¿He dicho alguna vez que odio las franquicias, en particular las de comida? Odio ese aspecto impersonal, frío y monótono que tienen. Odio que me sirvan la comida en plásticos, que me atiendan personajes con gorra de béisbol, que me pregunten mi nombre para llamarme cuando el pedido esté listo, que haya cubos de basura para que tires los desperdicios cuando termines y deposites la bandeja encima, que vayas donde vayas siempre sea todo exactamente igual, que antepongan las palabras "nuestro" y "atrévete" a los platos ("prueba nuestro...", "atrévete con...", "atrévete con nuestro..."), que no descongelen bien las cosas y estén frías por dentro, que decoren los locales con cuadros que pretendan pasar por antiguos (especialmente de Coca-Cola), que me atiendan chavales de 16 años que están ahí "pa sacarse unas pelas", que el camarero sea un sudamericano con un pañuelo rojo al cuello en un restaurante navarro o que sea un español con poncho y sombrero en uno mejicano, que estén por todos sitios, que no haya un puto bar con personalidad, único, ...

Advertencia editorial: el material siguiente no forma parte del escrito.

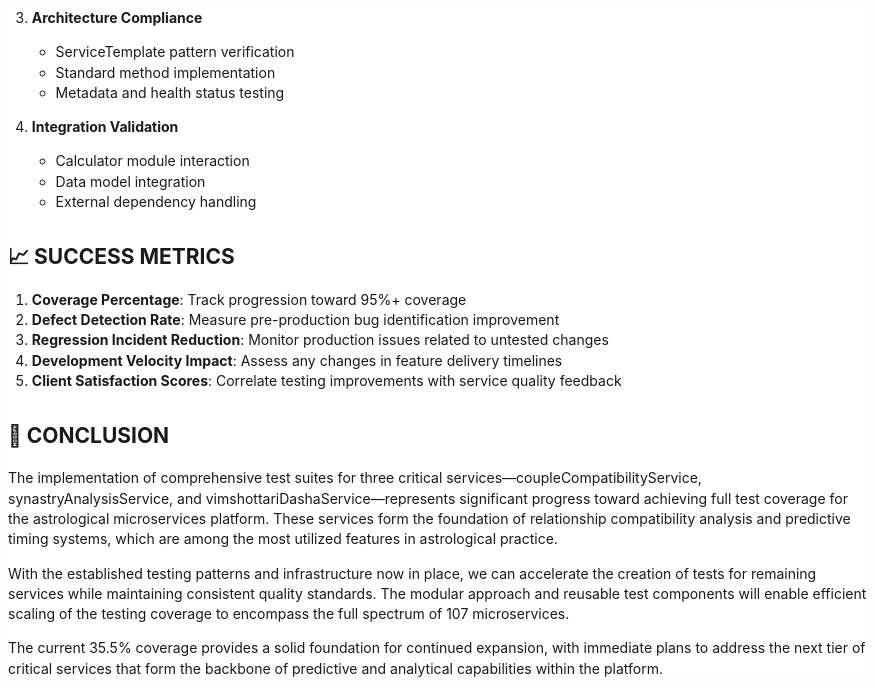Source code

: 3. **Architecture Compliance**
   - ServiceTemplate pattern verification
   - Standard method implementation
   - Metadata and health status testing

4. **Integration Validation**
   - Calculator module interaction
   - Data model integration
   - External dependency handling

## 📈 SUCCESS METRICS

1. **Coverage Percentage**: Track progression toward 95%+ coverage
2. **Defect Detection Rate**: Measure pre-production bug identification improvement
3. **Regression Incident Reduction**: Monitor production issues related to untested changes
4. **Development Velocity Impact**: Assess any changes in feature delivery timelines
5. **Client Satisfaction Scores**: Correlate testing improvements with service quality feedback

## 🚀 CONCLUSION

The implementation of comprehensive test suites for three critical services—coupleCompatibilityService, synastryAnalysisService, and vimshottariDashaService—represents significant progress toward achieving full test coverage for the astrological microservices platform. These services form the foundation of relationship compatibility analysis and predictive timing systems, which are among the most utilized features in astrological practice.

With the established testing patterns and infrastructure now in place, we can accelerate the creation of tests for remaining services while maintaining consistent quality standards. The modular approach and reusable test components will enable efficient scaling of the testing coverage to encompass the full spectrum of 107 microservices.

The current 35.5% coverage provides a solid foundation for continued expansion, with immediate plans to address the next tier of critical services that form the backbone of predictive and analytical capabilities within the platform.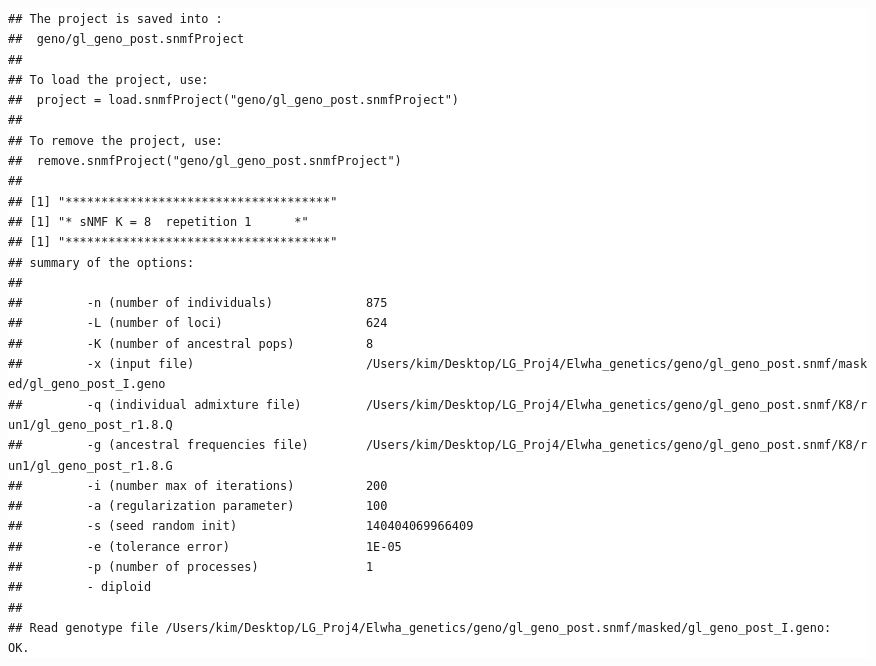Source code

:     ## The project is saved into :
    ##  geno/gl_geno_post.snmfProject 
    ## 
    ## To load the project, use:
    ##  project = load.snmfProject("geno/gl_geno_post.snmfProject")
    ## 
    ## To remove the project, use:
    ##  remove.snmfProject("geno/gl_geno_post.snmfProject")
    ## 
    ## [1] "*************************************"
    ## [1] "* sNMF K = 8  repetition 1      *"
    ## [1] "*************************************"
    ## summary of the options:
    ## 
    ##         -n (number of individuals)             875
    ##         -L (number of loci)                    624
    ##         -K (number of ancestral pops)          8
    ##         -x (input file)                        /Users/kim/Desktop/LG_Proj4/Elwha_genetics/geno/gl_geno_post.snmf/masked/gl_geno_post_I.geno
    ##         -q (individual admixture file)         /Users/kim/Desktop/LG_Proj4/Elwha_genetics/geno/gl_geno_post.snmf/K8/run1/gl_geno_post_r1.8.Q
    ##         -g (ancestral frequencies file)        /Users/kim/Desktop/LG_Proj4/Elwha_genetics/geno/gl_geno_post.snmf/K8/run1/gl_geno_post_r1.8.G
    ##         -i (number max of iterations)          200
    ##         -a (regularization parameter)          100
    ##         -s (seed random init)                  140404069966409
    ##         -e (tolerance error)                   1E-05
    ##         -p (number of processes)               1
    ##         - diploid
    ## 
    ## Read genotype file /Users/kim/Desktop/LG_Proj4/Elwha_genetics/geno/gl_geno_post.snmf/masked/gl_geno_post_I.geno:     OK.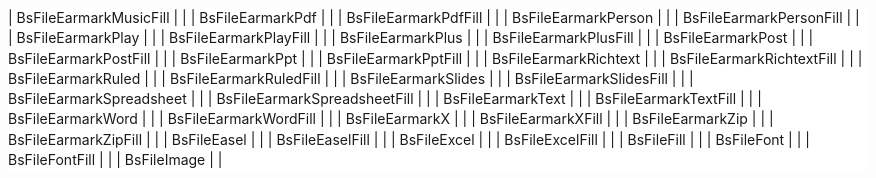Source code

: | BsFileEarmarkMusicFill       |            |
| BsFileEarmarkPdf             |            |
| BsFileEarmarkPdfFill         |            |
| BsFileEarmarkPerson          |            |
| BsFileEarmarkPersonFill      |            |
| BsFileEarmarkPlay            |            |
| BsFileEarmarkPlayFill        |            |
| BsFileEarmarkPlus            |            |
| BsFileEarmarkPlusFill        |            |
| BsFileEarmarkPost            |            |
| BsFileEarmarkPostFill        |            |
| BsFileEarmarkPpt             |            |
| BsFileEarmarkPptFill         |            |
| BsFileEarmarkRichtext        |            |
| BsFileEarmarkRichtextFill    |            |
| BsFileEarmarkRuled           |            |
| BsFileEarmarkRuledFill       |            |
| BsFileEarmarkSlides          |            |
| BsFileEarmarkSlidesFill      |            |
| BsFileEarmarkSpreadsheet     |            |
| BsFileEarmarkSpreadsheetFill |            |
| BsFileEarmarkText            |            |
| BsFileEarmarkTextFill        |            |
| BsFileEarmarkWord            |            |
| BsFileEarmarkWordFill        |            |
| BsFileEarmarkX               |            |
| BsFileEarmarkXFill           |            |
| BsFileEarmarkZip             |            |
| BsFileEarmarkZipFill         |            |
| BsFileEasel                  |            |
| BsFileEaselFill              |            |
| BsFileExcel                  |            |
| BsFileExcelFill              |            |
| BsFileFill                   |            |
| BsFileFont                   |            |
| BsFileFontFill               |            |
| BsFileImage                  |            |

¿Dónde está el bar de la esquina con mugre en el extractor de humos, con olor a refrito, regentado por un taxista retirado con el mando de la tele en la mano y el palillo en la boca? ¿Es un comercio en peligro de extinción?
¿Para cuándo las franquicias de personas? Otro día hablaré de lo mucho que odio "el bien común", "la conciencia social", "el equipo", "el capital humano", "la integración social", "el plenamente adaptado", ...
A la gente de Delocator creo que tampoco le gustan las franquicias.